Task statement: Your answer must be the full set of entries, reproduced exactly.

Material shown:
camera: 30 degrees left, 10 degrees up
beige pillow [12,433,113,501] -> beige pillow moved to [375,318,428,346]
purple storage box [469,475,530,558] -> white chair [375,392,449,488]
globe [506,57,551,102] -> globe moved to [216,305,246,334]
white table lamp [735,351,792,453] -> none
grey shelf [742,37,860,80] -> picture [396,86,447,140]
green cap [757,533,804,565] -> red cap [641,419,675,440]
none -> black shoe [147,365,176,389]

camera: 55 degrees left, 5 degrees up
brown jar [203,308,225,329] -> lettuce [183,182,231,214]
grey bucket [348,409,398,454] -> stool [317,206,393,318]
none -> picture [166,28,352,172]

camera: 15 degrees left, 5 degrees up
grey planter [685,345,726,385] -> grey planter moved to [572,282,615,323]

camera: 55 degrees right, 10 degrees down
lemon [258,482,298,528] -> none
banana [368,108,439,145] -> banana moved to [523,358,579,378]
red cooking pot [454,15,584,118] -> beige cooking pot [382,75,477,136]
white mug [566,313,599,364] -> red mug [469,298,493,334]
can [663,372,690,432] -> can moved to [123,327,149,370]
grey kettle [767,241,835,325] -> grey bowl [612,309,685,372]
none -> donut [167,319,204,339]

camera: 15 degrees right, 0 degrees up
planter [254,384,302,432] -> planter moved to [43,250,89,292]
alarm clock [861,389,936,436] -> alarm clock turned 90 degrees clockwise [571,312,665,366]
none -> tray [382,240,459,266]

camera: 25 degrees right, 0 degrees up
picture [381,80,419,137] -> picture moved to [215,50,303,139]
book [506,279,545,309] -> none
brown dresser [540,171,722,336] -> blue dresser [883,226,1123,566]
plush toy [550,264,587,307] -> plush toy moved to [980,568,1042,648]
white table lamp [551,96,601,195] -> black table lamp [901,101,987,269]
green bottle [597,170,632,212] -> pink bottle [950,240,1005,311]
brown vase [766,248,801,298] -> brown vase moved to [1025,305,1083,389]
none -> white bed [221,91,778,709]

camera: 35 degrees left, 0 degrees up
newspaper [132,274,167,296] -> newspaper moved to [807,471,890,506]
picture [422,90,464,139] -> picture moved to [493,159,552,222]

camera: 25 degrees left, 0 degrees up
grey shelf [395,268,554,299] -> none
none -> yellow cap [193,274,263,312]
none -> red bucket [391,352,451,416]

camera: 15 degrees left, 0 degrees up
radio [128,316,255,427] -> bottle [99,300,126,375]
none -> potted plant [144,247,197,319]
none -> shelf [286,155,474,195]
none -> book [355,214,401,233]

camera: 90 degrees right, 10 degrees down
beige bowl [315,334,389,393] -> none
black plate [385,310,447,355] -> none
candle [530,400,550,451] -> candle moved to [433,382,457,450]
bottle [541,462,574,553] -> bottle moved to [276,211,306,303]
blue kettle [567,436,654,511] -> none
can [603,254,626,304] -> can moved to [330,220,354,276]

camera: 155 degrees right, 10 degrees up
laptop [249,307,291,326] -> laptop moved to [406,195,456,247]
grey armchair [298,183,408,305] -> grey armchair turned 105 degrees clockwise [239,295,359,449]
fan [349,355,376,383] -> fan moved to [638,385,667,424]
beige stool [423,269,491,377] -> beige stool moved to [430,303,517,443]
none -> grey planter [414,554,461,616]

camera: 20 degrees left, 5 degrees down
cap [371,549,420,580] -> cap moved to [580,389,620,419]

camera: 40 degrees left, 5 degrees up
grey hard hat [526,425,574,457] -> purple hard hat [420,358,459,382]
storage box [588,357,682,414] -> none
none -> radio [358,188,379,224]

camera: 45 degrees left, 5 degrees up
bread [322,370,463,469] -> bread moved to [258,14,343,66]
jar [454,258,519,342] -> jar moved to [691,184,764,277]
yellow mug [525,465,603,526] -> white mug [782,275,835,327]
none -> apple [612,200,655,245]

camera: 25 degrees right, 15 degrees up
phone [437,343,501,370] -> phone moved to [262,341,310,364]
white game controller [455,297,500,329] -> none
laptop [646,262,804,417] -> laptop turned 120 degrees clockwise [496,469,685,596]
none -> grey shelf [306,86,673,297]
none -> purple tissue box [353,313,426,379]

Reply:
camera: 30 degrees left, 10 degrees up
beige pillow [12,433,113,501] -> beige pillow moved to [375,318,428,346]
purple storage box [469,475,530,558] -> white chair [375,392,449,488]
globe [506,57,551,102] -> globe moved to [216,305,246,334]
white table lamp [735,351,792,453] -> none
grey shelf [742,37,860,80] -> picture [396,86,447,140]
green cap [757,533,804,565] -> red cap [641,419,675,440]
none -> black shoe [147,365,176,389]

camera: 55 degrees left, 5 degrees up
brown jar [203,308,225,329] -> lettuce [183,182,231,214]
grey bucket [348,409,398,454] -> stool [317,206,393,318]
none -> picture [166,28,352,172]

camera: 15 degrees left, 5 degrees up
grey planter [685,345,726,385] -> grey planter moved to [572,282,615,323]

camera: 55 degrees right, 10 degrees down
lemon [258,482,298,528] -> none
banana [368,108,439,145] -> banana moved to [523,358,579,378]
red cooking pot [454,15,584,118] -> beige cooking pot [382,75,477,136]
white mug [566,313,599,364] -> red mug [469,298,493,334]
can [663,372,690,432] -> can moved to [123,327,149,370]
grey kettle [767,241,835,325] -> grey bowl [612,309,685,372]
none -> donut [167,319,204,339]

camera: 15 degrees right, 0 degrees up
planter [254,384,302,432] -> planter moved to [43,250,89,292]
alarm clock [861,389,936,436] -> alarm clock turned 90 degrees clockwise [571,312,665,366]
none -> tray [382,240,459,266]

camera: 25 degrees right, 0 degrees up
picture [381,80,419,137] -> picture moved to [215,50,303,139]
book [506,279,545,309] -> none
brown dresser [540,171,722,336] -> blue dresser [883,226,1123,566]
plush toy [550,264,587,307] -> plush toy moved to [980,568,1042,648]
white table lamp [551,96,601,195] -> black table lamp [901,101,987,269]
green bottle [597,170,632,212] -> pink bottle [950,240,1005,311]
brown vase [766,248,801,298] -> brown vase moved to [1025,305,1083,389]
none -> white bed [221,91,778,709]

camera: 35 degrees left, 0 degrees up
newspaper [132,274,167,296] -> newspaper moved to [807,471,890,506]
picture [422,90,464,139] -> picture moved to [493,159,552,222]

camera: 25 degrees left, 0 degrees up
grey shelf [395,268,554,299] -> none
none -> yellow cap [193,274,263,312]
none -> red bucket [391,352,451,416]

camera: 15 degrees left, 0 degrees up
radio [128,316,255,427] -> bottle [99,300,126,375]
none -> potted plant [144,247,197,319]
none -> shelf [286,155,474,195]
none -> book [355,214,401,233]

camera: 90 degrees right, 10 degrees down
beige bowl [315,334,389,393] -> none
black plate [385,310,447,355] -> none
candle [530,400,550,451] -> candle moved to [433,382,457,450]
bottle [541,462,574,553] -> bottle moved to [276,211,306,303]
blue kettle [567,436,654,511] -> none
can [603,254,626,304] -> can moved to [330,220,354,276]

camera: 155 degrees right, 10 degrees up
laptop [249,307,291,326] -> laptop moved to [406,195,456,247]
grey armchair [298,183,408,305] -> grey armchair turned 105 degrees clockwise [239,295,359,449]
fan [349,355,376,383] -> fan moved to [638,385,667,424]
beige stool [423,269,491,377] -> beige stool moved to [430,303,517,443]
none -> grey planter [414,554,461,616]

camera: 20 degrees left, 5 degrees down
cap [371,549,420,580] -> cap moved to [580,389,620,419]

camera: 40 degrees left, 5 degrees up
grey hard hat [526,425,574,457] -> purple hard hat [420,358,459,382]
storage box [588,357,682,414] -> none
none -> radio [358,188,379,224]

camera: 45 degrees left, 5 degrees up
bread [322,370,463,469] -> bread moved to [258,14,343,66]
jar [454,258,519,342] -> jar moved to [691,184,764,277]
yellow mug [525,465,603,526] -> white mug [782,275,835,327]
none -> apple [612,200,655,245]

camera: 25 degrees right, 15 degrees up
phone [437,343,501,370] -> phone moved to [262,341,310,364]
white game controller [455,297,500,329] -> none
laptop [646,262,804,417] -> laptop turned 120 degrees clockwise [496,469,685,596]
none -> grey shelf [306,86,673,297]
none -> purple tissue box [353,313,426,379]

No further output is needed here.